I’d just gotten out of work. It was December and I was walking around the corny Christmas village in Bryant Park picking out gifts for my family. Tchotchkes up the wazoo. Mom would’ve loved it and would’ve gone for the most corporate stuff there. Max Brenner chocolates, Anthropologie soap boxes, maybe a pair of overpriced aquamarine earrings from a place that seemed “authentic.” She liked when things looked nice. I went for the straight kitsch: a custom-made cat clock, a wine holder that was an FDNY guy holding a baby in one hand and a bottle of wine on his back, a tiny porcelain Italian flag.

I was walking through the other stores and thinking what Mom would buy versus what I would buy and I was walking around the ice skating rink where they were blasting Sinatra Christmas songs and I was thinking of her and Dad had already said I should call her, so I did. It was snowing and I was able to sit down by where the ping-pong tables usually are.

She said “I just have one question for you: so when my cousin Lauradonna Casalla sends me a message on Facebook and says she’s so sorry that you wrote this story and she says ‘I remember when Lorenzo was a baby and he was reading Harry Potter and now he’s writing this and I just can’t understand how he could possibly be writing this’ — when my cousins and people in my family say those things to me because of something you wrote, how do you think that makes me feel? You’re really smart Lorenzo so I think you can probably figure this out. And I know you love to use your freaking imagination because you made up fucking everything in this story but in a way so people think it’s real so now just imagine this: you’re me; how would you feel? What would you say to your son?”

I didn’t say anything. All of this, to be honest, felt like an incoherent overreaction. She was contradicting herself—was she mad that I stole from real life? or that I made stuff up? She was mad about another bigger thing that for some reason she wasn’t admitting to me and maybe hadn’t even admitted to herself. And she thought I wanted revenge. Consciously I didn’t want revenge. Subconsciously? You tell me but I’m not paying you $300 or getting on your couch. I didn’t say anything.

“Whatever man,” she said. “I don’t even care. It’s just embarrassing because I’m the only one, the only one who always has your back, always. And I read all those other stories too and there’s a mother in all of them and I just feel like she’s always painted in a negative light and I don’t know what I did for you to feel this way or for you to put it out there for everybody the way you do. But you know what? I know who I am, I know I’m a damn good mother and I don’t need you or anybody else to tell me that. I know it inside myself. And I pray you have your own kids someday so you know what it’s like because that is the only way you’ll ever understand what this is.”

I didn’t say anything but I half-breathed/half-sighed in a way where she’d hear me.

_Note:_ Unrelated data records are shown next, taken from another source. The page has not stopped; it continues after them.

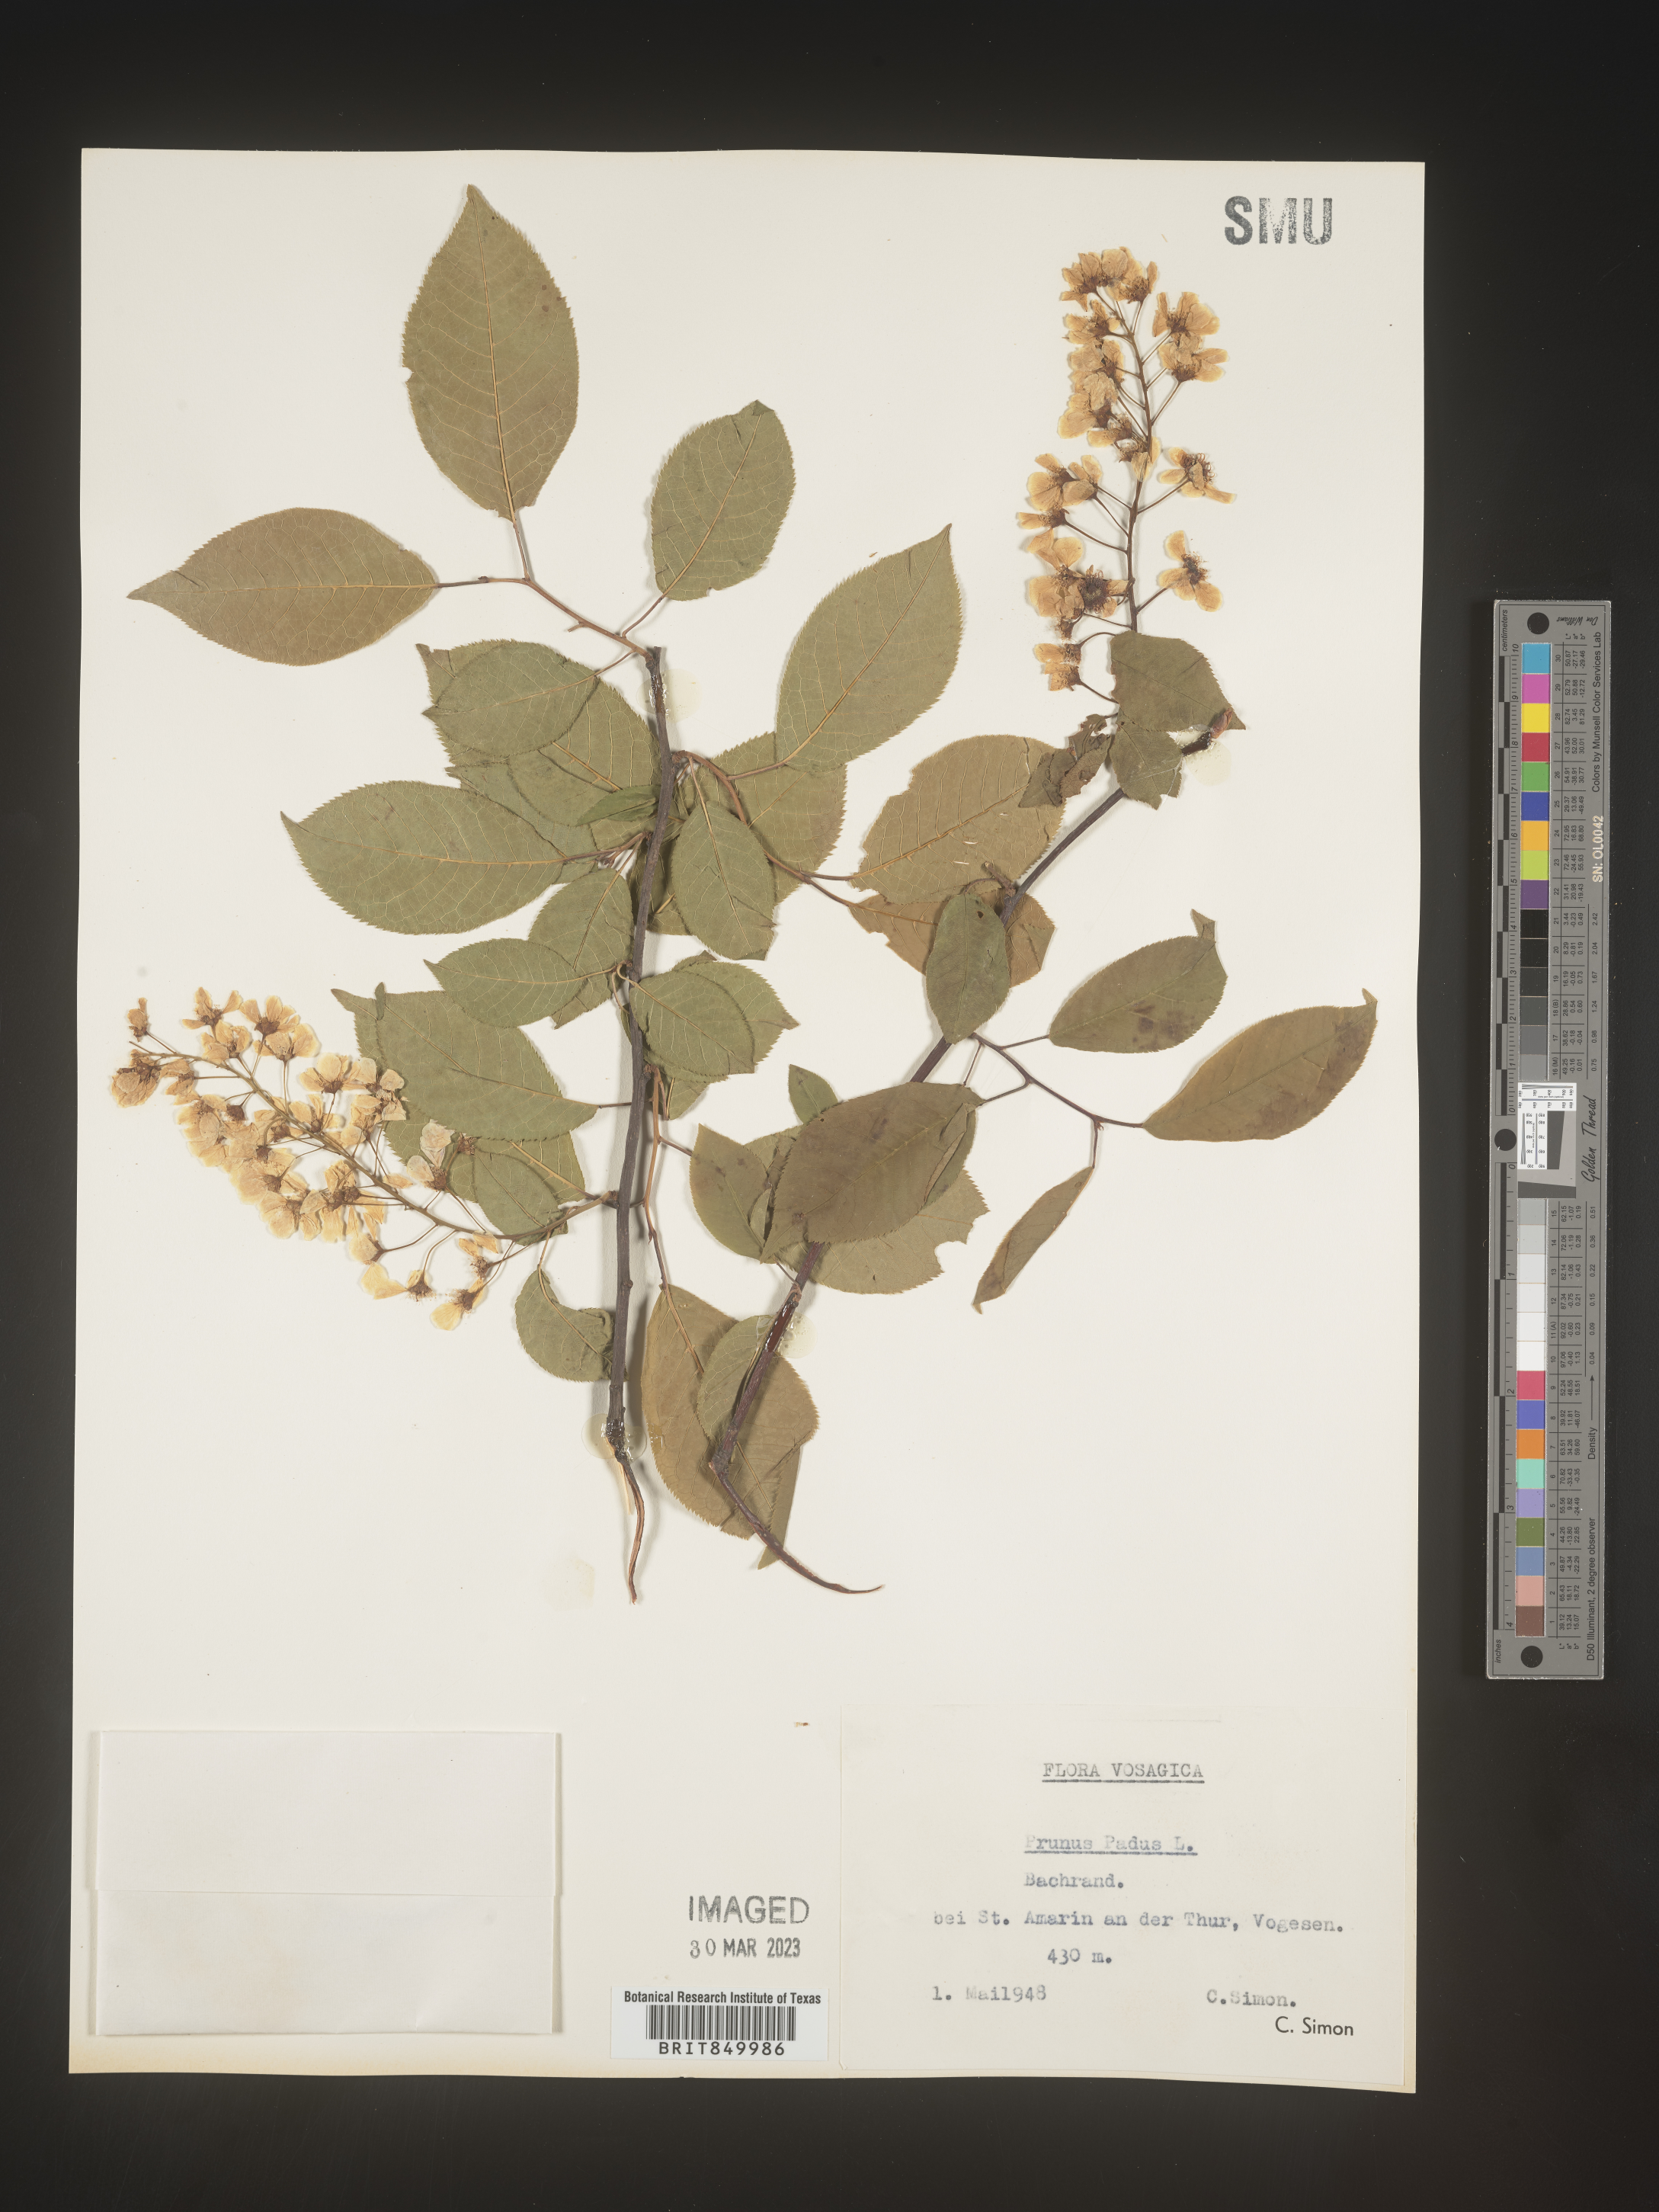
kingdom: Plantae
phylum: Tracheophyta
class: Magnoliopsida
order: Rosales
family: Rosaceae
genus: Prunus
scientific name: Prunus
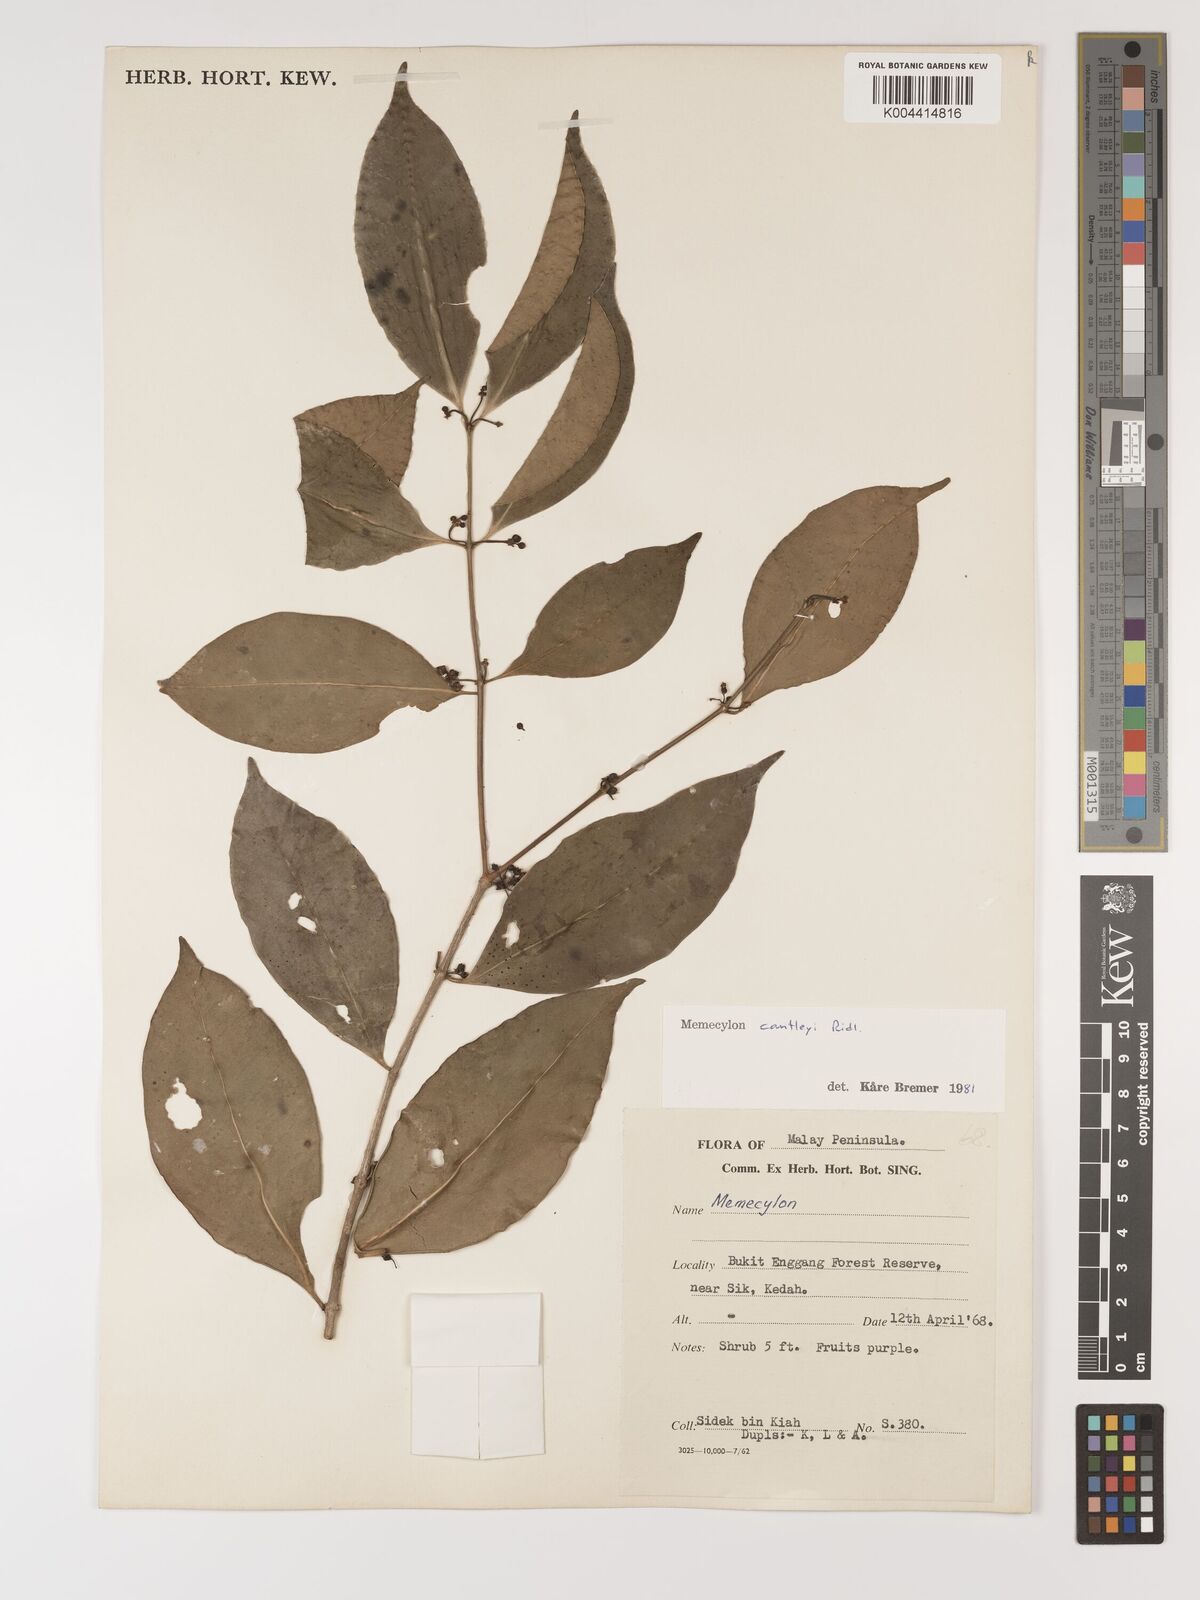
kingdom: Plantae
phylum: Tracheophyta
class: Magnoliopsida
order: Myrtales
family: Melastomataceae
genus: Memecylon
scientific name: Memecylon cantleyi
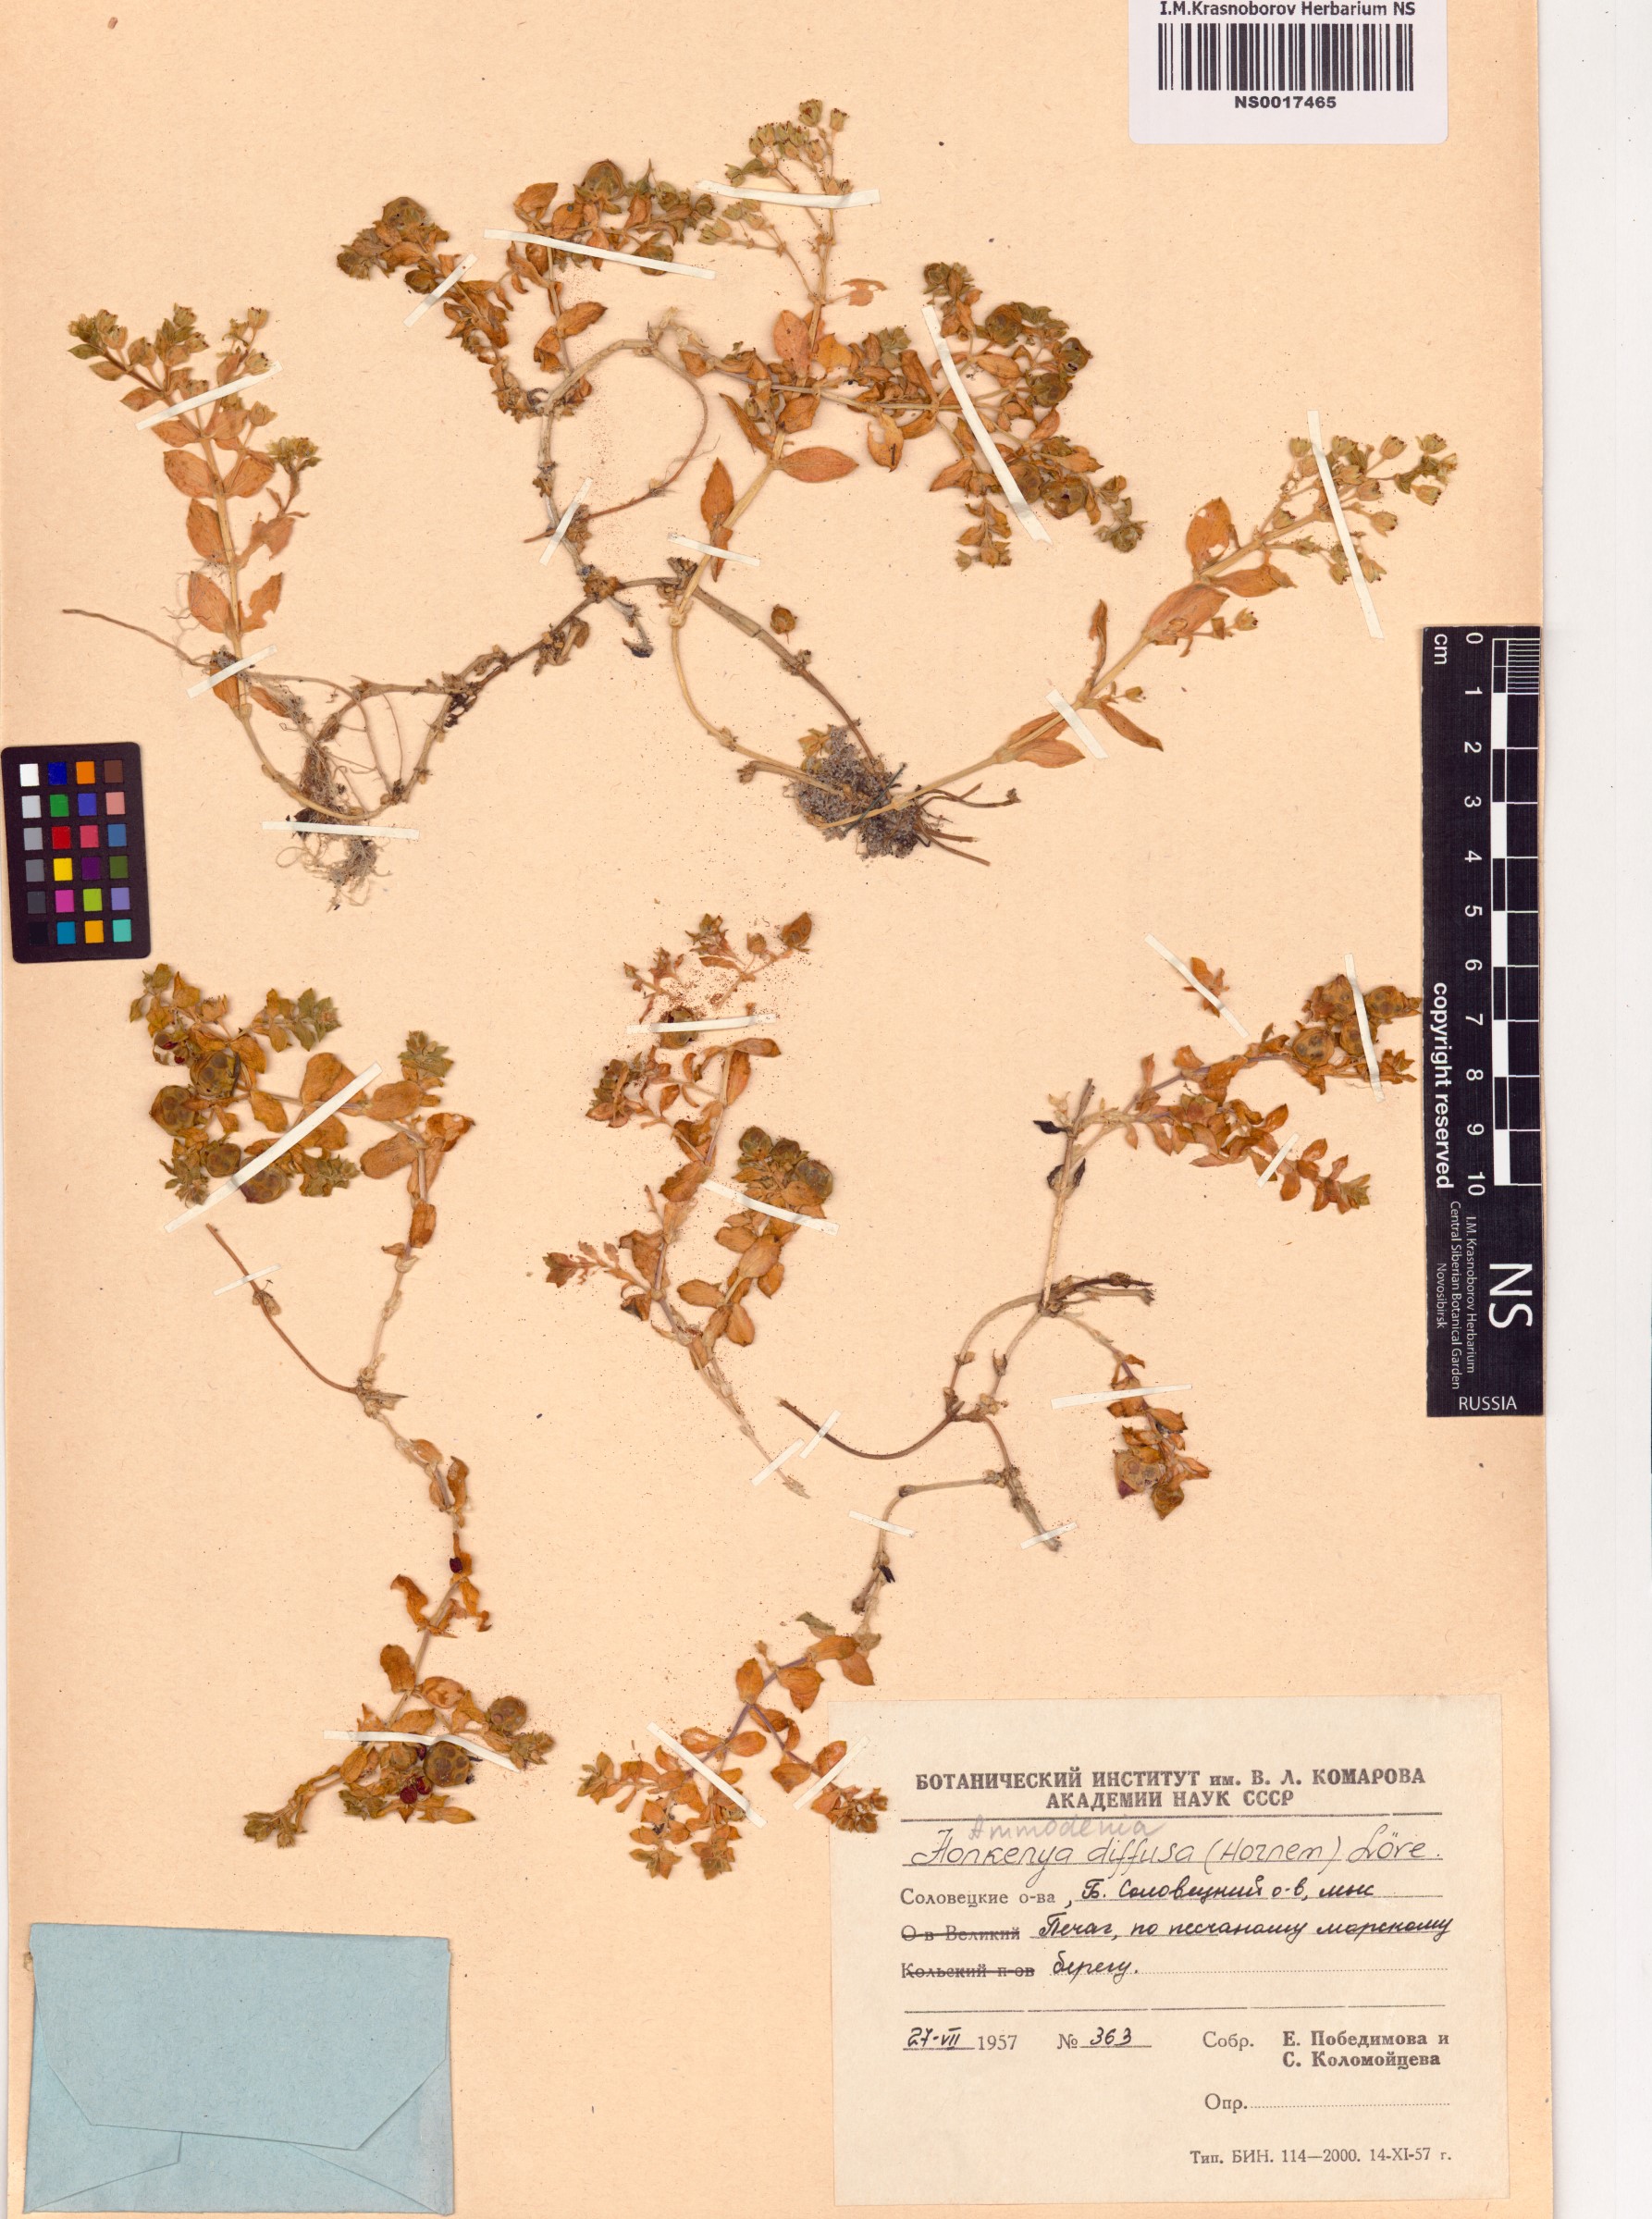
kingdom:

“Whatever, I’m done. I’m done with this conversation.” She hung up and I walked around the Christmas village a few more times. I kept the new translation of Dante I’d bought Dad even though I knew he wouldn’t read it. I kept the corporate cookbook I’d bought Mom. I returned the goddamned artisanal salt shaker I’d bought for Lauradonna Casalla. I kept walking. I passed the Chipotle right next to the five-star restaurant and I passed the Chipotle on the other side of the park too. Everything around me was the opposite of pink, the opposite of carpet, the opposite of one square foot. The library menaced everybody with the front area empty and the lions wrapped in a gauze of snow.

Michael Mungiello is from New Jersey.